In un mondo del lavoro sempre più esigente e frenetico, il stress lavoro correlato rappresenta una problematica crescente. La legge impone alle aziende di effettuare una regolare valutazione del rischio stress lavoro correlato per proteggere la salute dei lavoratori.

Che cos’è lo stress lavoro correlato?

Lo stress lavoro-correlato è uno stato di tensione fisica o emotiva che può derivare da vari fattori presenti nel contesto lavorativo. Ciò include carichi di lavoro elevati, scarse opportunità di crescita professionale, ambiguità nelle mansioni o mancanza di supporto sociale sul posto di lavoro.

La normativa sullo stress-lavoro-correlato

A livello legislativo, la valutazione del rischio dello stress-lavoro-correlato è divenuta un obbligo con l’introduzione dell’Accordo Stato-Regioni del 21 dicembre 2011. Questa disposizione impone a tutte le aziende di prevenire e ridurre il rischio stress lavoro correlato attraverso misure specifiche.

L’importanza della valutazione

La valutazione del rischio stress lavoro correlato non è solo un obbligo legale, ma rappresenta anche un importante strumento per migliorare la qualità del lavoro e l’efficienza dell’organizzazione. Essa permette di individuare tempestivamente eventuali situazioni a rischio e di elaborare strategie efficaci per prevenirle o gestirle.

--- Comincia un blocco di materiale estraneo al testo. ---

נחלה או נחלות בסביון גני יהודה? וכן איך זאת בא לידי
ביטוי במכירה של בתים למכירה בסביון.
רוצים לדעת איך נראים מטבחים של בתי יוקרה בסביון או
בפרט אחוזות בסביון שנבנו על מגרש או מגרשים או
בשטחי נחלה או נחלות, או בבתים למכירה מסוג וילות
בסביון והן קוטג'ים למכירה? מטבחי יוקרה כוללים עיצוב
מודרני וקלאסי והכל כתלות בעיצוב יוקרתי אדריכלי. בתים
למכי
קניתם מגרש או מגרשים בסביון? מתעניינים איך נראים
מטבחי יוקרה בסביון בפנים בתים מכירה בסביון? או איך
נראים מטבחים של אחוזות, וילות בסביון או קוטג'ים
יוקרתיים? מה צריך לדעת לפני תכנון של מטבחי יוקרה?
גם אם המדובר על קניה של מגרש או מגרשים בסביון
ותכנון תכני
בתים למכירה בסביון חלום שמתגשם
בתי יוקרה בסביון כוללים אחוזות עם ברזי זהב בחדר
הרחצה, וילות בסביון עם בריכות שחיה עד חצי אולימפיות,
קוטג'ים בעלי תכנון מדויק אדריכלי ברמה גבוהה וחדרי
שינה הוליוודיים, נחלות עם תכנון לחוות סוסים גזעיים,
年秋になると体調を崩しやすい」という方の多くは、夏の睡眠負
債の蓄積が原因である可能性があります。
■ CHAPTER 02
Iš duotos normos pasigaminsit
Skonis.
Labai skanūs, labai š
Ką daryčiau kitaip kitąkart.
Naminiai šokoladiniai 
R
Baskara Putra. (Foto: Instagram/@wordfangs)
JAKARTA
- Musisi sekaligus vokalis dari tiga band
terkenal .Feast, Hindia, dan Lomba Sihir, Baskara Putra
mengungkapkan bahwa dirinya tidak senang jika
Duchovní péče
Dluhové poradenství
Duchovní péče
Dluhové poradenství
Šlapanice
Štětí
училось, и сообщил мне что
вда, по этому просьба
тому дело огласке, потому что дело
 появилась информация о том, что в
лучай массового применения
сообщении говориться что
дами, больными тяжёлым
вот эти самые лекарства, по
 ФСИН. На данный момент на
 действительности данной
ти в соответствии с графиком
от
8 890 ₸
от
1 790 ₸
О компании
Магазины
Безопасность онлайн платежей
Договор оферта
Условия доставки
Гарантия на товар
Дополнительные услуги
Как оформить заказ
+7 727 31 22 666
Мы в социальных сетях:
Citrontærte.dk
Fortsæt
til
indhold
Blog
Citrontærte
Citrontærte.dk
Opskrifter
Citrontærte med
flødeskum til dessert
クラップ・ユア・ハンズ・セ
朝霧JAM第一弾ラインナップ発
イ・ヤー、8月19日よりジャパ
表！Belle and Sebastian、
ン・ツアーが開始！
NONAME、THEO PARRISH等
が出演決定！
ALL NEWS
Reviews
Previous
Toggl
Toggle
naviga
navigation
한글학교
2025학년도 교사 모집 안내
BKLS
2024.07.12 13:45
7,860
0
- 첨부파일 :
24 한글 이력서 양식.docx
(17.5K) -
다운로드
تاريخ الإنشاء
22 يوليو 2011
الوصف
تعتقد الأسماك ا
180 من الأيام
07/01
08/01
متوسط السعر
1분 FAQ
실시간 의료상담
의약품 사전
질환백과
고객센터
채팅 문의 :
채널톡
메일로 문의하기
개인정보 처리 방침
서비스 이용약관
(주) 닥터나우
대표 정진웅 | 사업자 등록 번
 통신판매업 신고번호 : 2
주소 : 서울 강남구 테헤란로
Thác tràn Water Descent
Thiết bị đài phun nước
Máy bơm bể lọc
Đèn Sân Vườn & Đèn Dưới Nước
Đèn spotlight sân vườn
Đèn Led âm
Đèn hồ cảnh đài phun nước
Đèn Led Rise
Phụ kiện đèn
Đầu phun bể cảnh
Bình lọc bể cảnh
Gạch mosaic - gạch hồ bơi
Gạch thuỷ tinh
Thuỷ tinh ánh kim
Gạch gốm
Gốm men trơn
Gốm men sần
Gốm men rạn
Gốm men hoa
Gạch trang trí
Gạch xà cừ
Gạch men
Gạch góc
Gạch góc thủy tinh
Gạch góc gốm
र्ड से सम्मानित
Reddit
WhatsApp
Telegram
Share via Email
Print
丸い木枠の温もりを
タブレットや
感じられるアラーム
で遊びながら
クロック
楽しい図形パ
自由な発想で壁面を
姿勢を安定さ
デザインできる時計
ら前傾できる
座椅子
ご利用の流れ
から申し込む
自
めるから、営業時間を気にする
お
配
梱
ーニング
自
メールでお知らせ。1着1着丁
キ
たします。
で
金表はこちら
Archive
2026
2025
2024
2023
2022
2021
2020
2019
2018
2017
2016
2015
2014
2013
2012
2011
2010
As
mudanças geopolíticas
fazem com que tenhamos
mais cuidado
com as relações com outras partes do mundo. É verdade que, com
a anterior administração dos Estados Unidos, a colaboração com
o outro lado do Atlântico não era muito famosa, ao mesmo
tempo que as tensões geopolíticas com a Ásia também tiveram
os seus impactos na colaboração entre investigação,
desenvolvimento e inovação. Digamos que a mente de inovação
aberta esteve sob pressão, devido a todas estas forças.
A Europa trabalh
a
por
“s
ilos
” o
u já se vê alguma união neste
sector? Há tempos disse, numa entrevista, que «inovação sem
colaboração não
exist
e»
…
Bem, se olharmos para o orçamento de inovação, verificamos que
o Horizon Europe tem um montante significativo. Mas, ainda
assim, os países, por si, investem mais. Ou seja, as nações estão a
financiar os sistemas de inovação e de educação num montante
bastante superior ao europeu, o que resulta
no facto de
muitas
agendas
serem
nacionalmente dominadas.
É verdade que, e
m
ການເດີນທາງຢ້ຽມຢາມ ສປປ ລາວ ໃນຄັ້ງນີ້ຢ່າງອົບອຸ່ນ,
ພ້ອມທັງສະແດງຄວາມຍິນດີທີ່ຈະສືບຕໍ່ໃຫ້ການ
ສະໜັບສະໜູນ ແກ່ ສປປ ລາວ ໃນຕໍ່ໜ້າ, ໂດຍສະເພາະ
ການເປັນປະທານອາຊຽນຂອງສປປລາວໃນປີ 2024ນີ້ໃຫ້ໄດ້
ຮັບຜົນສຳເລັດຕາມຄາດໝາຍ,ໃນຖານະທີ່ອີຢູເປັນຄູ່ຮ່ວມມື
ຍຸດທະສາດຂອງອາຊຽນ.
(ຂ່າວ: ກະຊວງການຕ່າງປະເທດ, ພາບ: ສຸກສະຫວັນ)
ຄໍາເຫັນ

Come si effettua la valutazione?

La procedura di valutazione dello stress-lavoro-correlato comprende diverse fasi: la raccolta delle informazioni sul contesto lavorativo, l’analisi dei dati, l’identificazione delle possibili cause dello stress e l’elaborazione di un piano d’intervento per fronteggiarle.

In conclusione, la valutazione del rischio stress da lavoro correlato non può essere trascurata dalle aziende che vogliono garantire il benessere dei propri dipendenti. Non solo perché è un dovere legale, ma anche perché contribuisce a creare un ambiente di lavoro più sereno ed efficiente.